** Opening Material provided block **

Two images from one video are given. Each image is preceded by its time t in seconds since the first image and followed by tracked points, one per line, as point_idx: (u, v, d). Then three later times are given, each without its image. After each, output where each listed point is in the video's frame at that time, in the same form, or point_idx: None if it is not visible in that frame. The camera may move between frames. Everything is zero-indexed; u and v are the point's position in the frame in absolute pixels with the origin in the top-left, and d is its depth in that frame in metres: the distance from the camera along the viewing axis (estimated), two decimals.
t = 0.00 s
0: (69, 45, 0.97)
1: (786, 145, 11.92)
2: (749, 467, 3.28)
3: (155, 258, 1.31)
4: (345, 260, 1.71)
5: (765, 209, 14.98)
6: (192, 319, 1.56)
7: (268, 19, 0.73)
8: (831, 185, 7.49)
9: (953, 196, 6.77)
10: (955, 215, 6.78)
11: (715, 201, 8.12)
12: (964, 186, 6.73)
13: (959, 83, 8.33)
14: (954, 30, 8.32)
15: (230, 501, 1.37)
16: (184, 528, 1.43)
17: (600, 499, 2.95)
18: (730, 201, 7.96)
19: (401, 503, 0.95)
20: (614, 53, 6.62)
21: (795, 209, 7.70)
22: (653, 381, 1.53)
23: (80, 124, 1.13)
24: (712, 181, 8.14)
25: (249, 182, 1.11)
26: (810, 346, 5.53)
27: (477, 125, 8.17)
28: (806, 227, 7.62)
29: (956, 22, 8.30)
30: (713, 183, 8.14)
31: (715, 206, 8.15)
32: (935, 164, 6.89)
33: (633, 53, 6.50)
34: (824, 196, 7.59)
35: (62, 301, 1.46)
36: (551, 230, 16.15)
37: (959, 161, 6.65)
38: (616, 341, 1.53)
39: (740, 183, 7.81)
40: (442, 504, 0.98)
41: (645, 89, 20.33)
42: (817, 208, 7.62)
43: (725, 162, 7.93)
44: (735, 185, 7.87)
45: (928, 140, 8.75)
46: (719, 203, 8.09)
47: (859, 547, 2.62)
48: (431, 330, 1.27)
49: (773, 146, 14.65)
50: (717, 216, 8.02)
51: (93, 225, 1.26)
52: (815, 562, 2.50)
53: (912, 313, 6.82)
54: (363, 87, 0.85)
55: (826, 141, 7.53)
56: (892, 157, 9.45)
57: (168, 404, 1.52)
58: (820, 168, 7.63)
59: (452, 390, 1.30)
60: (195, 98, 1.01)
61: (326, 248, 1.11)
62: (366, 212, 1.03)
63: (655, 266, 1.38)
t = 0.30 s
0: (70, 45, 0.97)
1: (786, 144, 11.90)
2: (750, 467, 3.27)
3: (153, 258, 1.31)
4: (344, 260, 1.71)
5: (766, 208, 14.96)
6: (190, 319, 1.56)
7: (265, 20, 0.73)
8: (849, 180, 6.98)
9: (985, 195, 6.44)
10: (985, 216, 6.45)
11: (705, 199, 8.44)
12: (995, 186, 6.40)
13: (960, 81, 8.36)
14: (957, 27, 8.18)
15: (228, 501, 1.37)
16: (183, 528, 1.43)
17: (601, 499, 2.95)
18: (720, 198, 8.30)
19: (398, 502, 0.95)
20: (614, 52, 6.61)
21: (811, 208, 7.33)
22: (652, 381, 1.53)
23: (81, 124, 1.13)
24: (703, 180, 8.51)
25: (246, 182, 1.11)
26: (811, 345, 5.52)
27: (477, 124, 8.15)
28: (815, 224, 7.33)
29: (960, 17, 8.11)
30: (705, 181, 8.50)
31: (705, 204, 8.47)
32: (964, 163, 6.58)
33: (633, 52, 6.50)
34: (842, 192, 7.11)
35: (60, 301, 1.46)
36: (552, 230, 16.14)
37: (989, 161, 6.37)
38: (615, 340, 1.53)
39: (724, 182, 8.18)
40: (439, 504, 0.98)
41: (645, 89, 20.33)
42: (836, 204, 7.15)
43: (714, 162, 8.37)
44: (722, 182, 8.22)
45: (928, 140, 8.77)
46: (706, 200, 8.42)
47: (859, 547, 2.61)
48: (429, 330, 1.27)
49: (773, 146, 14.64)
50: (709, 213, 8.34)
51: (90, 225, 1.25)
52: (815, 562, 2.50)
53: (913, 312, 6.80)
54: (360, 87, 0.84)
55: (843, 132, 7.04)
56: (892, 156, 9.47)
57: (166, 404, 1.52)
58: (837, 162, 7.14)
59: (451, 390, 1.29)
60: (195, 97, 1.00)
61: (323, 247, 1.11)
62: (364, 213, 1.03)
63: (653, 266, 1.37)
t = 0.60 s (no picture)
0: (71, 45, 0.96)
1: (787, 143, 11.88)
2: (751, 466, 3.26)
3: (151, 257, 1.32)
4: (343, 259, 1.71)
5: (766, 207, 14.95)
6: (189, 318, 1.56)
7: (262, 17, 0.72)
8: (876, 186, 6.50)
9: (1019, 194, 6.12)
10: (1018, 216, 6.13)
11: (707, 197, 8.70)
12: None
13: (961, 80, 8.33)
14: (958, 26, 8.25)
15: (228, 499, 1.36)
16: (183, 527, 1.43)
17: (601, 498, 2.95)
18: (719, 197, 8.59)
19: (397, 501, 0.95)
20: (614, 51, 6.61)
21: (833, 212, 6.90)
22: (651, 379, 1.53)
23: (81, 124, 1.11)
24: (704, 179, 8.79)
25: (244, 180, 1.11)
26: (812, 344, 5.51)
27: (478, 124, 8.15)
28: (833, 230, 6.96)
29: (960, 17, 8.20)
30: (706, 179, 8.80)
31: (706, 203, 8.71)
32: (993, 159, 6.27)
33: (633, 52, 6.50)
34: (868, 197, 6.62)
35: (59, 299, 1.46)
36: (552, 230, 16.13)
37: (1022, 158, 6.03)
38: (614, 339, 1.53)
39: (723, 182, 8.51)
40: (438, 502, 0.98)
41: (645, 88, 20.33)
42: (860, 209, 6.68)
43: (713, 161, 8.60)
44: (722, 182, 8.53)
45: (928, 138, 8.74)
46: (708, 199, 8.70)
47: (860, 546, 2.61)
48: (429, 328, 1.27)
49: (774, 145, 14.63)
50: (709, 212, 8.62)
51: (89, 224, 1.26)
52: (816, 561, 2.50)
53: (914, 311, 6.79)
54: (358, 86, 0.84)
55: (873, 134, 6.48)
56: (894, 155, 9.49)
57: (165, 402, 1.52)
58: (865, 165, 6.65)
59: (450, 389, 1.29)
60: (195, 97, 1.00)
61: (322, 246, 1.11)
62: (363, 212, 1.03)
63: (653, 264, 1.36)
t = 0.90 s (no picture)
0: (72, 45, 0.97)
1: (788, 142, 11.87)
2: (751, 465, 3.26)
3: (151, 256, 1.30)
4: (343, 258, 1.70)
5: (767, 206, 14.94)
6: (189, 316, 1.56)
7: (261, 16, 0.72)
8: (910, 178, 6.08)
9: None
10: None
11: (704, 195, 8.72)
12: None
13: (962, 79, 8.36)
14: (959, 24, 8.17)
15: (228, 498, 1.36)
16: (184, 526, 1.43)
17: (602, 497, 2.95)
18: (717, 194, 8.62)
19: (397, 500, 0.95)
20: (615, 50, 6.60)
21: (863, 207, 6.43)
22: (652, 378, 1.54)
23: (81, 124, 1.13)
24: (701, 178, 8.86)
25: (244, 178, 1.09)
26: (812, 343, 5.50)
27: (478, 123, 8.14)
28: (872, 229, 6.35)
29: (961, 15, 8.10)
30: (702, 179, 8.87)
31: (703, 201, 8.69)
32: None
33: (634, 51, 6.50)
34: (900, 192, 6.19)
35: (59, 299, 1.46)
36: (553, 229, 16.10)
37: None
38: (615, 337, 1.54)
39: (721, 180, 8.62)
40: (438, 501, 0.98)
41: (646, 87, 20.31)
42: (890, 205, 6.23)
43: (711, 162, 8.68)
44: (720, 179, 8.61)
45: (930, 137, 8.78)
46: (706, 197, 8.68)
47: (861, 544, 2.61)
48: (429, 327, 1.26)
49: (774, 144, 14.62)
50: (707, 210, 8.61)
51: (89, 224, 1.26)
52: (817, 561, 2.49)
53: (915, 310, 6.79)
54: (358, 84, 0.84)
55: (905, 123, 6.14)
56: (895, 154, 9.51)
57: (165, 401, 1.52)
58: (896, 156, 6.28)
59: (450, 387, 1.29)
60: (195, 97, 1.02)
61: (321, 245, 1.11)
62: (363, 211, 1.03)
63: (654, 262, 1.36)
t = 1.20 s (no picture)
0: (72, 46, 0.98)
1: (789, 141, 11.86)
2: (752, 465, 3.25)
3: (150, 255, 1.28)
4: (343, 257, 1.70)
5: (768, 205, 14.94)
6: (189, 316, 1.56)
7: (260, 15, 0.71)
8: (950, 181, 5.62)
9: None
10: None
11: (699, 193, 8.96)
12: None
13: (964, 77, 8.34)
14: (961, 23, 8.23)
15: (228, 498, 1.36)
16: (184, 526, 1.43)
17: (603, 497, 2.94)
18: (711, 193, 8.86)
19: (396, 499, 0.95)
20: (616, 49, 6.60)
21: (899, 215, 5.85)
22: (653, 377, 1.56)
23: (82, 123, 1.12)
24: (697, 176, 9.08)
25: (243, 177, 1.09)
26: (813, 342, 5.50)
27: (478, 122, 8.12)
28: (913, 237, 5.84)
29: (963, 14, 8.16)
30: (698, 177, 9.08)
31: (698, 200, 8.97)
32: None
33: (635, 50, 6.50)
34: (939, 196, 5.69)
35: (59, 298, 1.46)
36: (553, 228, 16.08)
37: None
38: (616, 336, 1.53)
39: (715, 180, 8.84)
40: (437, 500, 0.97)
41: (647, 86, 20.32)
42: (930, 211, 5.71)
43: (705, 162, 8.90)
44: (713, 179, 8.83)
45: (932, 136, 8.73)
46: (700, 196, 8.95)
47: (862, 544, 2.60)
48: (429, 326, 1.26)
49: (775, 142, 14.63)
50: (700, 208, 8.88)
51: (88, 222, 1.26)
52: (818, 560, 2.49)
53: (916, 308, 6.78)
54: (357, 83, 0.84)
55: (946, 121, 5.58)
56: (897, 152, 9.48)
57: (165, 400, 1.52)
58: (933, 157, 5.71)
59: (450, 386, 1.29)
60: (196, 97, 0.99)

** Closing Material provided block **

**What this task involves:** All lines above from the one containing "24: (703, 180, 8.51)" to the one containing "48: (429, 330, 1.27)" must be repeated exactly, both lines included, and no others.

**Exercise answer:**
24: (703, 180, 8.51)
25: (246, 182, 1.11)
26: (811, 345, 5.52)
27: (477, 124, 8.15)
28: (815, 224, 7.33)
29: (960, 17, 8.11)
30: (705, 181, 8.50)
31: (705, 204, 8.47)
32: (964, 163, 6.58)
33: (633, 52, 6.50)
34: (842, 192, 7.11)
35: (60, 301, 1.46)
36: (552, 230, 16.14)
37: (989, 161, 6.37)
38: (615, 340, 1.53)
39: (724, 182, 8.18)
40: (439, 504, 0.98)
41: (645, 89, 20.33)
42: (836, 204, 7.15)
43: (714, 162, 8.37)
44: (722, 182, 8.22)
45: (928, 140, 8.77)
46: (706, 200, 8.42)
47: (859, 547, 2.61)
48: (429, 330, 1.27)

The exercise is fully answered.